■ **GIVEN TEXT**:
◆ ◆ ◆ ◆ ◆
HERBERT, Charles (1644-91), of Aston, Mont.

Published in The History of Parliament: the House of Commons 1660-1690, ed. B.D. Henning, 1983
Available from Boydell and Brewer



1690 - 12 July 1691

Family and Education

b. Aug. 1644, 1st s. of Sir Edward Herbert, and bro. of Arthur Herbert and Sir Edward Herbert. unm. suc. fa. 1657.1

Offices Held

J.p. Mont. 1676-Mar. 1688, Oct. 1688-d., commr. for assessment, Mont. 1679-80, 1689-90, Salop 1690.

Capt. of ft. Admiralty Regt. 1678-9, lt. 1680-3, capt. 1683-7 (Prince George’s Ft. 1685); col. (later 23 Ft.) 1689-d.

Auditor of land revenues, Wales 1690-d.2


Herbert’s father, first cousin to the 1st Lord Herbert of Chirbury, sat in the Long Parliament as royalist Member for Old Sarum until appointed attorney-general, in which capacity he prepared the impeachment of the Five Members. He was excluded from pardon by Parliament, and went into exile, dying in Paris, poor and friendless, in 1657. Clarendon wrote of him as an evil influence on Prince Rupert. Herbert’s mother was described as one of the two ‘great trumpeters of the Duke of York’. At the Restoration she obtained a grant for three years of all the King’s new year presents, less £1,000. Herbert’s own estate was small and he was unfortunate with his first army commission in 1678, as his company was promptly disbanded. But probably his younger brother persuaded the Duke of York to re-commission him in his regiment in 1680, though in a lower rank. He is said to have paid 800 guineas for a company three years later, and stood for Montgomery Boroughs at the general election of 1685, but was defeated by the Whig William Williams. On his petition the election was declared void because the out-boroughs had not been polled. The return for the by-election does not survive, but Herbert took his seat in the House in the second session. During the debate on the army he asserted that ‘the regiment he was of had not to his knowledge been guilty of any disorders’. But he was appointed to no committees. He lost his commission in 1687 without compensation for opposing the introduction of Roman Catholic officers, and was absent when the questions on the Test Act and Penal Laws were put to the Montgomeryshire magistrates.3

Herbert was appointed governor of Ludlow by his cousin the Hon. Henry Herbert during the Revolution, and re-elected to the Convention. He was probably an inactive Member, though as ‘Captain Herbert’ he was named to the committee to draw up the bill of rights, and was probably also appointed to the committees to prevent the education of Papists’ children abroad, and to consider Lord Peterborough’s estate bill. As a trustee for Peterborough’s young nephew he gave evidence of his removal to France. He was in touch with the Hanoverian minister, and on 18 May 1689 he spoke in support of Princess Sophia’s interest in the succession:

I saw a letter of a sister of Prince Rupert’s wherein she was complaining of great hardship done her children, that they were not regarded in the entail of the crown; therefore I move that they may be mentioned.
◆ ◆ ◆ ◆ ◆
■ **Stored data**:

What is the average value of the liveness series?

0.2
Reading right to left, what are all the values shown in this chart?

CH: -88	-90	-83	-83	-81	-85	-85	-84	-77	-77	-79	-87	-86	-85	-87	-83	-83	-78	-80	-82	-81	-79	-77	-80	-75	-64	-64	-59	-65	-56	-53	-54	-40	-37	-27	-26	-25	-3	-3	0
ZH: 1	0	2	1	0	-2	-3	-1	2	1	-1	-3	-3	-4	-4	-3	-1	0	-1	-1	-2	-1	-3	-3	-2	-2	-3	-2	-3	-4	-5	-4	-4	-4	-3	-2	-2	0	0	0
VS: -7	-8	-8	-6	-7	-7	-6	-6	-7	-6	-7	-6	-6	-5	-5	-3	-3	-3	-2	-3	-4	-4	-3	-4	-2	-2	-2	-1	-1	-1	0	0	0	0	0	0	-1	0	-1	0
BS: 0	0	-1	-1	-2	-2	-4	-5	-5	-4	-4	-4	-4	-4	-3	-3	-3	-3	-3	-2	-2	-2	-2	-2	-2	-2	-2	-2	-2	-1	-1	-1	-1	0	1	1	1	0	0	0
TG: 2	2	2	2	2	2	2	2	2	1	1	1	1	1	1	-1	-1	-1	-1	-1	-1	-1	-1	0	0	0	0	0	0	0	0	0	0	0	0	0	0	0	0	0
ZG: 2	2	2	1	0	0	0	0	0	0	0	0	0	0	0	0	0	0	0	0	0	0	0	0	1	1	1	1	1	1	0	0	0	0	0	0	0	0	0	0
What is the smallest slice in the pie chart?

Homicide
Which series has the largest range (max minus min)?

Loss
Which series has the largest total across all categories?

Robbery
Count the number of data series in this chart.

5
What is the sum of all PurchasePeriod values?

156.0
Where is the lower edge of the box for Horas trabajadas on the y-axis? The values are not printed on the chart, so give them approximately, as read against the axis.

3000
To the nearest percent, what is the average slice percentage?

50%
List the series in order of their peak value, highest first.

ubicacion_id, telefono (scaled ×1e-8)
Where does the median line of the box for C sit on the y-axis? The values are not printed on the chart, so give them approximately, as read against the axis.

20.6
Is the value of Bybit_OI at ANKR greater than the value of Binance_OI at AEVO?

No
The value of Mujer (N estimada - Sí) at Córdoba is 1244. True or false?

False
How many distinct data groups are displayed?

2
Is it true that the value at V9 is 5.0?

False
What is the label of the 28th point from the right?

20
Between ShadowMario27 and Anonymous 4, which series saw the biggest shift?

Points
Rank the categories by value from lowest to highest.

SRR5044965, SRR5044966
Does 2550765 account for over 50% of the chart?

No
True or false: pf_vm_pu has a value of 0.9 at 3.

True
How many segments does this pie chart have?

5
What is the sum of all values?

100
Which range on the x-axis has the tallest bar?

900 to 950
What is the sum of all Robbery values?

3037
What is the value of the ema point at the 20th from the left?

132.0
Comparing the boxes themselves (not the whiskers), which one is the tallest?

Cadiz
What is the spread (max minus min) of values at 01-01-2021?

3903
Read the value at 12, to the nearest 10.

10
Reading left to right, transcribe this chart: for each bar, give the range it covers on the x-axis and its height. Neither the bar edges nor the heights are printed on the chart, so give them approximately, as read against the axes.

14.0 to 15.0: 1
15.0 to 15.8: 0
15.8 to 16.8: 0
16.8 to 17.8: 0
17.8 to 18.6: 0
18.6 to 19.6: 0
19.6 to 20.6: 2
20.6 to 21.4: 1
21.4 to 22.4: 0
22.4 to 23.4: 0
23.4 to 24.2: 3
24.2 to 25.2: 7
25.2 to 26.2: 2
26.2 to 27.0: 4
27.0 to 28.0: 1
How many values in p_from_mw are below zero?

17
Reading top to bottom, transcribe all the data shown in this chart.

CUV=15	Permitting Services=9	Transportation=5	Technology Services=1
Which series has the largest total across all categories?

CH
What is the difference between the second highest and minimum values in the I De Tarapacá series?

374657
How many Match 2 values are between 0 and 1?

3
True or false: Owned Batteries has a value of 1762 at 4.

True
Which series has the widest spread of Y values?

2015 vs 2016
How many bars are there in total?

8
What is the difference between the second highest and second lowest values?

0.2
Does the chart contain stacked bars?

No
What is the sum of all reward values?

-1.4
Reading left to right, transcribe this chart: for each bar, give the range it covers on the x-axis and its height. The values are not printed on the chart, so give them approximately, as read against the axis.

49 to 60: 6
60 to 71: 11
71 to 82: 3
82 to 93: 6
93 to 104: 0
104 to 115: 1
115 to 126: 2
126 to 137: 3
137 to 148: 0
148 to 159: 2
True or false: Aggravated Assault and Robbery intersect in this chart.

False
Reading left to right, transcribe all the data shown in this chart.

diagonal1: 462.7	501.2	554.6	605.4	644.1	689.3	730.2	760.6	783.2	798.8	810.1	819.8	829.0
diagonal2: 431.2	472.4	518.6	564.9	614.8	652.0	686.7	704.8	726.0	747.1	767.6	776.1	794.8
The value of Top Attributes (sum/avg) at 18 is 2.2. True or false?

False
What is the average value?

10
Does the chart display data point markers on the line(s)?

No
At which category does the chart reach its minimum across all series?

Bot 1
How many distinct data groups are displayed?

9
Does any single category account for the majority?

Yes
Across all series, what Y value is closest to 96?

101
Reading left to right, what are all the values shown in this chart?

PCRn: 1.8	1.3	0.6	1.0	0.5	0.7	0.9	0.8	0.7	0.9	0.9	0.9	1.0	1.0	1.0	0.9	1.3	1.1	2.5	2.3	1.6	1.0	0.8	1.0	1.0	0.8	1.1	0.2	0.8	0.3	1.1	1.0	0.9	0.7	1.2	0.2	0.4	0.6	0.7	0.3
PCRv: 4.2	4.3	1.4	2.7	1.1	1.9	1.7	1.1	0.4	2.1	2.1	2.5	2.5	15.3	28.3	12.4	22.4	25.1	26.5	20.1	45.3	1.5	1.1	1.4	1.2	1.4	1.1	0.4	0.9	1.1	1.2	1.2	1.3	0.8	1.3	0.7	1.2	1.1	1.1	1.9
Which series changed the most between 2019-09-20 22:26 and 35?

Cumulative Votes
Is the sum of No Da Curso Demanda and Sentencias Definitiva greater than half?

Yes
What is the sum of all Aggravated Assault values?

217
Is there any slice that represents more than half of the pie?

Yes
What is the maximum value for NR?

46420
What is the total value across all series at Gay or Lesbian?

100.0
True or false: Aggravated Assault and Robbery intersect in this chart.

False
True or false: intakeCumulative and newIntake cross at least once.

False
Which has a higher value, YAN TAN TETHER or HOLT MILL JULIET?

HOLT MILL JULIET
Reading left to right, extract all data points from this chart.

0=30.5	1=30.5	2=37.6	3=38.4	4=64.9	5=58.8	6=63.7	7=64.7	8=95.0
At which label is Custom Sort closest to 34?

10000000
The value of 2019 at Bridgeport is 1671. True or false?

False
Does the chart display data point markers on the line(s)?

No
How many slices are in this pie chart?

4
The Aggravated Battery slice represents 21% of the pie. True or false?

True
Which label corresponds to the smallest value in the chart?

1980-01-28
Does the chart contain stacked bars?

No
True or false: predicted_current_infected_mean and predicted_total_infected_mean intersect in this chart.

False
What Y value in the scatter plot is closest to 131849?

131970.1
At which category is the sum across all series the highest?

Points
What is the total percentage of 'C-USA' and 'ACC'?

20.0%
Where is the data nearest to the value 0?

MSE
◆ ◆ ◆ ◆ ◆
■ **PROBLEM SET**:
**A)** According to the Charles Herbert biography, how much is Herbert said to have paid for a company in 1683?
**B)** Continue the biography of Charles Herbert from the point at which it stops.

■ **ANSWER SET**:
**A)** 800 guineas.

**B)**
In August Herbert crossed over to Ireland with his regiment. At a review two months later William’s Dutch experts commented: ‘Colonel very assiduous, but too easy to the officers. Often he is the only officer present with his regiment, which he never quits, yet the regiment is in a bad condition.’ The last comment applied only to the arms, since the clothing of the men was found to be good. Herbert was re-elected in 1690, but his regiment suffered severely at the battle of Aughrim, where he himself was captured by the Irish and murdered. By his will drawn up on the eve of the battle, he left Aston to his brother Arthur.4

Ref Volumes: 1660-1690

Author: Leonard Naylor


  • 1. R. B. Gardiner, Wadham Coll. Reg. 159; C. J. Feret, Fulham Old and New, ii. 138.
  • 2. Cal. Treas. Bks. ix. 615, 1523.
  • 3. Keeler, Long Parl. 211; CSP Dom. 1651-2, p. 423; 1657-8, p. 288; Cal. Cl. SP, iv. 79; Verney Mems. ii. 461; CJ, ix. 715-16, 732; Christ Church Oxf. Evelyn mss; HMC Downshire, i. 242.
  • 4. Eg. 2621, f. 77; CJ, x. 207; Grey, ix. 239; Mont. Colls. v. 485; xliii. 119-21; PCC 128 Vere.